José Eli da Veiga tem 54 anos, é professor titular da Faculdade de Economia, Administração e Contabilidade da USP.
O autor faz umas analogia do que é considerado atualmente pelo Estatuto da Cidade com a verdadeira realidade brasileira do que representa espaço urbano. Este Estatuto foi baseado pelo Decreto-Lei 311, de 1938, obra do Estado Novo, que considera cidade todas as sedes municipais existentes, independentes de suas características estruturais e funcionais, o que coloca em questão de que qualquer aglomerado com menos de 20 mil pessoas pode ser considerado cidade, contradizendo com o parâmetro da OCDE- Organização de Cooperação e de Desenvolvimento Econômico- para que uma cidade seja considerada urbana, a densidade populacional precisa ser superior a 150 hab/Km2.
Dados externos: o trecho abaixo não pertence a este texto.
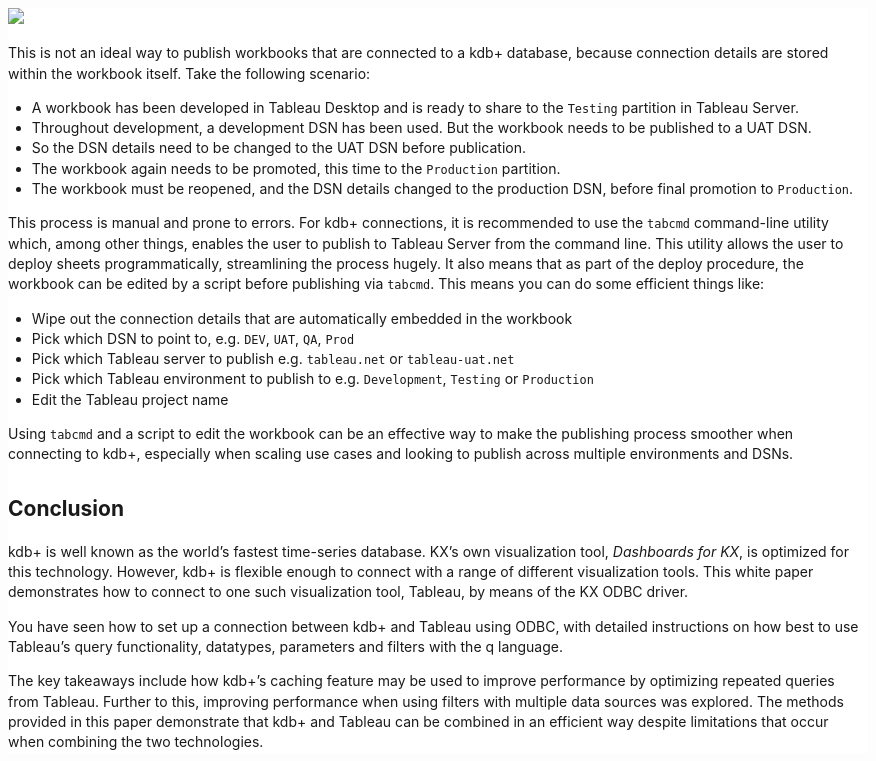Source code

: ![](img/image20.png)

This is not an ideal way to publish workbooks that are connected to a
kdb+ database, because connection details are stored
within the workbook itself. Take the following scenario:

-   A workbook has been developed in Tableau Desktop and is ready to share to the `Testing` partition in Tableau Server.
-   Throughout development, a development DSN has been used. But the workbook needs to be published to a UAT DSN.
-   So the DSN details need to be changed to the UAT DSN before publication.
-   The workbook again needs to be promoted, this time to the `Production` partition.
-   The workbook must be reopened, and the DSN details changed to the production DSN, before final promotion to `Production`.

This process is manual and prone to errors. For kdb+
connections, it is recommended to use the `tabcmd` command-line utility
which, among other things, enables the user to publish to Tableau Server
from the command line. This utility allows the user to deploy sheets
programmatically, streamlining the process hugely. It also means that as
part of the deploy procedure, the workbook can be edited by a script
before publishing via `tabcmd`. This means you can do some efficient
things like:

-   Wipe out the connection details that are automatically embedded in the workbook
-   Pick which DSN to point to, e.g. `DEV`, `UAT`, `QA`, `Prod`
-   Pick which Tableau server to publish e.g. `tableau.net` or `tableau-uat.net`
-   Pick which Tableau environment to publish to e.g. `Development`, `Testing` or `Production`
-   Edit the Tableau project name

Using `tabcmd` and a script to edit the workbook can be an effective
way to make the publishing process smoother when connecting to
kdb+, especially when scaling use cases and looking to publish across
multiple environments and DSNs.


## Conclusion

kdb+ is well known as the world’s fastest time-series database. KX’s
own visualization tool, _Dashboards for KX_, is optimized for this
technology. However, kdb+ is flexible enough to connect with a
range of different visualization tools. This white paper demonstrates how to connect to one such visualization tool,
Tableau, by means of the KX ODBC driver.

You have seen how to set up a connection between kdb+ and Tableau
using ODBC, with detailed instructions on how best to use Tableau’s query
functionality, datatypes, parameters and filters with the q language.

The key takeaways include how kdb+’s caching feature may be used to
improve performance by optimizing repeated queries from Tableau. Further
to this, improving performance when using filters with multiple data
sources was explored. The methods provided in this paper demonstrate
that kdb+ and Tableau can be combined in an efficient way despite
limitations that occur when combining the two technologies.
É ressaltado que ao avaliar por este ponto de vista, é levado a conclusão de que apenas 411 dos 5507 municípios brasileiros existentes em 2000 seriam considerados urbanos, representando assim 60% da população brasileira urbana e não 80% como impõe o Estatuto estadonovista que dita a metodologia oficial. A desproporcional divisão de território dita uma realidade brasileira, que relata de uma maneira estapafúrdia o espaço urbano, fazendo com que aqueles agricultores, pecuaristas, extrativista, indígenas, nordestinos percam direitos aos benefícios dirigidos a populações rurais como por exemplo à cestas básicas por simplesmente residirem em sedes de minúsculos municípios, levando-os ao patamar de status de cidadão urbano, confundindo posições e funções no território com as de um bancário, corretor, guarda de trânsito e outros.
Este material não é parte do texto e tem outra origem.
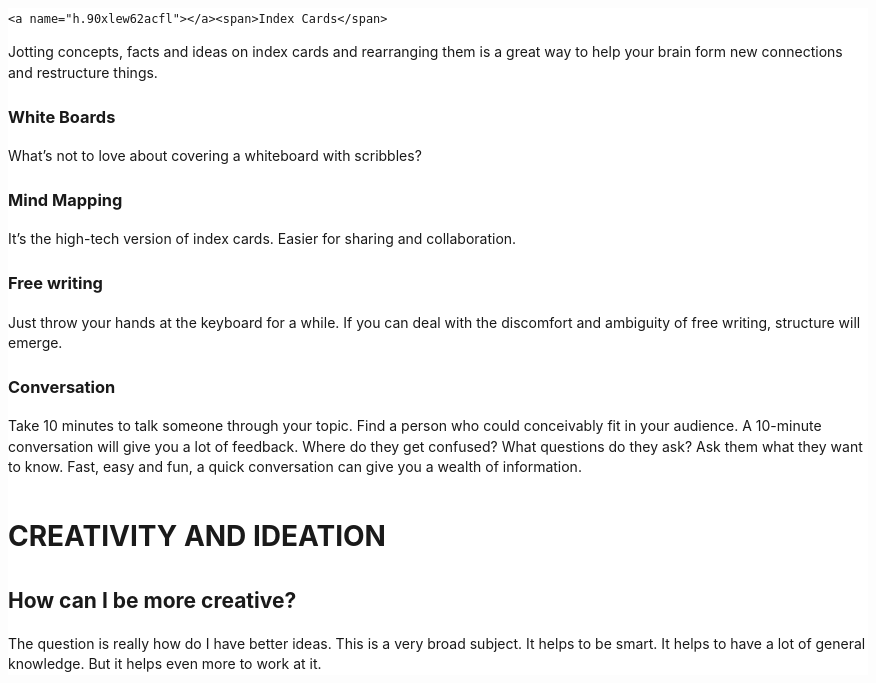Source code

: 	<a name="h.90xlew62acfl"></a><span>Index Cards</span>
</h3>
<p class="c9 c2"></p>
<p class="c2">
	<span>Jotting concepts, facts and ideas on index cards and rearranging them is a great way to help your brain form new connections and restructure things.</span>
</p>
<h3 class="c2">
	<a name="h.6zb1x7hr5ur9"></a><span>White Boards</span>
</h3>
<p class="c9 c2"></p>
<p class="c2">
	<span>What’s not to love about covering a whiteboard with scribbles?</span>
</p>
<h3 class="c2">
	<a name="h.e3g3zm62vkvv"></a><span>Mind Mapping</span>
</h3>
<p class="c9 c2"></p>
<p class="c2">
	<span>It’s the high-tech version of index cards. Easier for sharing and collaboration.</span>
</p>
<h3 class="c2">
	<a name="h.kxxhnok63t8r"></a><span>Free writing</span>
</h3>
<p class="c9 c2"></p>
<p class="c2">
	<span>Just throw your hands at the keyboard for a while. If you can deal with the discomfort and ambiguity of free writing, structure will emerge.</span>
</p>
<h3 class="c2">
	<a name="h.trn91xowslic"></a><span>Conversation</span>
</h3>
<p class="c9 c2"></p>
<p class="c2">
	<span>Take 10 minutes to talk someone through your topic. Find a person who could conceivably fit in your audience. A 10-minute conversation will give you a lot of feedback. Where do they get confused? What questions do they ask? Ask them what they want to know. Fast, easy and fun, a quick conversation can give you a wealth of information.</span>
</p>
<h1 class="c4 c2">
	<a name="h.4r4uj0tpv640"></a>
</h1>
<hr style="page-break-before:always;display:none;">
<h1 class="c4 c2">
	<a name="h.xvye2t2f2csi"></a>
</h1>
<h1 class="c2">
	<a name="h.b9jxc3cz7gju"></a><span>CREATIVITY AND IDEATION</span>
</h1>
<h2 class="c2">
	<a name="h.wn1j2lkbdhe4"></a><span>How can I be more creative?</span>
</h2>
<p class="c9 c2"></p>
<p class="c2">
	<span>The question is really how do I have better ideas. This is a very broad subject. It helps to be smart. It helps to have a lot of general knowledge. But it helps even more to</span> <span class="c3">work</span><span>&nbsp;at it.</span>
</p>
<p class="c9 c2"></p>
<p class="c2">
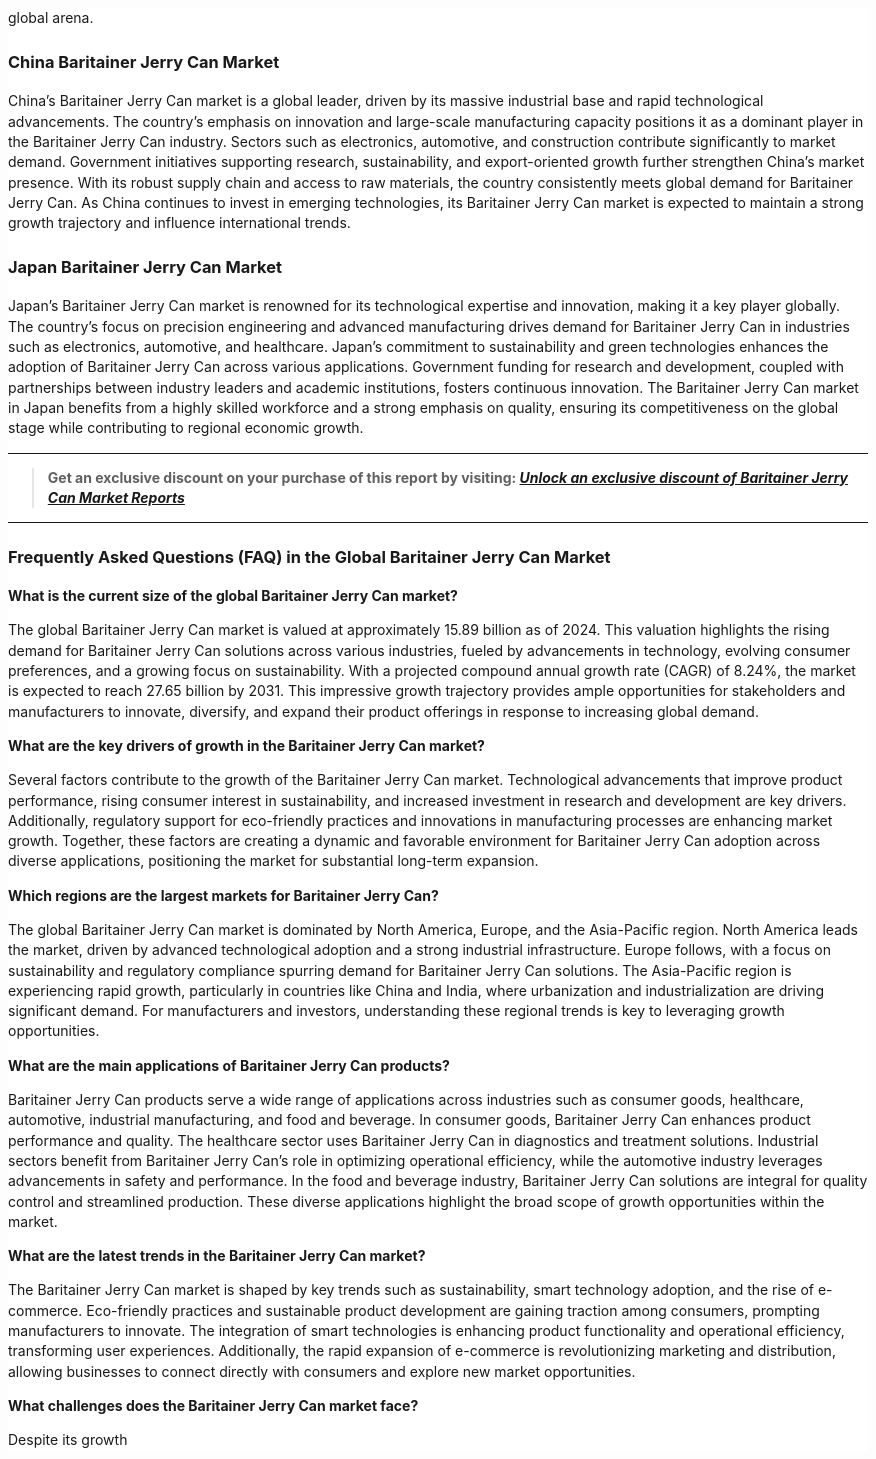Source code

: global arena.</p><h3>China Baritainer Jerry Can Market</h3><p>China&rsquo;s Baritainer Jerry Can market is a global leader, driven by its massive industrial base and rapid technological advancements. The country&rsquo;s emphasis on innovation and large-scale manufacturing capacity positions it as a dominant player in the Baritainer Jerry Can industry. Sectors such as electronics, automotive, and construction contribute significantly to market demand. Government initiatives supporting research, sustainability, and export-oriented growth further strengthen China&rsquo;s market presence. With its robust supply chain and access to raw materials, the country consistently meets global demand for Baritainer Jerry Can. As China continues to invest in emerging technologies, its Baritainer Jerry Can market is expected to maintain a strong growth trajectory and influence international trends.</p><h3>Japan Baritainer Jerry Can Market</h3><p>Japan&rsquo;s Baritainer Jerry Can market is renowned for its technological expertise and innovation, making it a key player globally. The country&rsquo;s focus on precision engineering and advanced manufacturing drives demand for Baritainer Jerry Can in industries such as electronics, automotive, and healthcare. Japan&rsquo;s commitment to sustainability and green technologies enhances the adoption of Baritainer Jerry Can across various applications. Government funding for research and development, coupled with partnerships between industry leaders and academic institutions, fosters continuous innovation. The Baritainer Jerry Can market in Japan benefits from a highly skilled workforce and a strong emphasis on quality, ensuring its competitiveness on the global stage while contributing to regional economic growth.</p><hr /><blockquote><p><strong>Get an exclusive discount on your purchase of this report by visiting: <em><a href="://marketresearchpulse.com/ask-for-discount/73799?utm_source=Github&amp;utm_medium=091">Unlock an exclusive discount of Baritainer Jerry Can Market Reports</a></em>&nbsp;</strong></p></blockquote><hr /><h3>Frequently Asked Questions (FAQ) in the Global Baritainer Jerry Can Market</h3><p><strong>What is the current size of the global Baritainer Jerry Can market?</strong></p><p>The global Baritainer Jerry Can market is valued at approximately 15.89 billion as of 2024. This valuation highlights the rising demand for Baritainer Jerry Can solutions across various industries, fueled by advancements in technology, evolving consumer preferences, and a growing focus on sustainability. With a projected compound annual growth rate (CAGR) of 8.24%, the market is expected to reach 27.65 billion by 2031. This impressive growth trajectory provides ample opportunities for stakeholders and manufacturers to innovate, diversify, and expand their product offerings in response to increasing global demand.</p><p><strong>What are the key drivers of growth in the Baritainer Jerry Can market?</strong></p><p>Several factors contribute to the growth of the Baritainer Jerry Can market. Technological advancements that improve product performance, rising consumer interest in sustainability, and increased investment in research and development are key drivers. Additionally, regulatory support for eco-friendly practices and innovations in manufacturing processes are enhancing market growth. Together, these factors are creating a dynamic and favorable environment for Baritainer Jerry Can adoption across diverse applications, positioning the market for substantial long-term expansion.</p><p><strong>Which regions are the largest markets for Baritainer Jerry Can?</strong></p><p>The global Baritainer Jerry Can market is dominated by North America, Europe, and the Asia-Pacific region. North America leads the market, driven by advanced technological adoption and a strong industrial infrastructure. Europe follows, with a focus on sustainability and regulatory compliance spurring demand for Baritainer Jerry Can solutions. The Asia-Pacific region is experiencing rapid growth, particularly in countries like China and India, where urbanization and industrialization are driving significant demand. For manufacturers and investors, understanding these regional trends is key to leveraging growth opportunities.</p><p><strong>What are the main applications of Baritainer Jerry Can products?</strong></p><p>Baritainer Jerry Can products serve a wide range of applications across industries such as consumer goods, healthcare, automotive, industrial manufacturing, and food and beverage. In consumer goods, Baritainer Jerry Can enhances product performance and quality. The healthcare sector uses Baritainer Jerry Can in diagnostics and treatment solutions. Industrial sectors benefit from Baritainer Jerry Can&rsquo;s role in optimizing operational efficiency, while the automotive industry leverages advancements in safety and performance. In the food and beverage industry, Baritainer Jerry Can solutions are integral for quality control and streamlined production. These diverse applications highlight the broad scope of growth opportunities within the market.</p><p><strong>What are the latest trends in the Baritainer Jerry Can market?</strong></p><p>The Baritainer Jerry Can market is shaped by key trends such as sustainability, smart technology adoption, and the rise of e-commerce. Eco-friendly practices and sustainable product development are gaining traction among consumers, prompting manufacturers to innovate. The integration of smart technologies is enhancing product functionality and operational efficiency, transforming user experiences. Additionally, the rapid expansion of e-commerce is revolutionizing marketing and distribution, allowing businesses to connect directly with consumers and explore new market opportunities.</p><p><strong>What challenges does the Baritainer Jerry Can market face?</strong></p><p>Despite its growth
O texto Cidades Imaginárias é de fácil compreensão, o autor consegue demonstrar com clareza a anômala divisão territorial que esta em vigor desde a criação do decreto Lei 311 do estado novo que posteriormente representado pelo Estatuto da Cidade que rege até os dias atuais embora a situação brasileira seja completamente inversa do que é demonstrado, as perspectiva de mudanças estão sendo estudadas e avaliadas com o propósito de extinguir esta visão obsoleta do que representa o “grau de urbanização” no Brasil.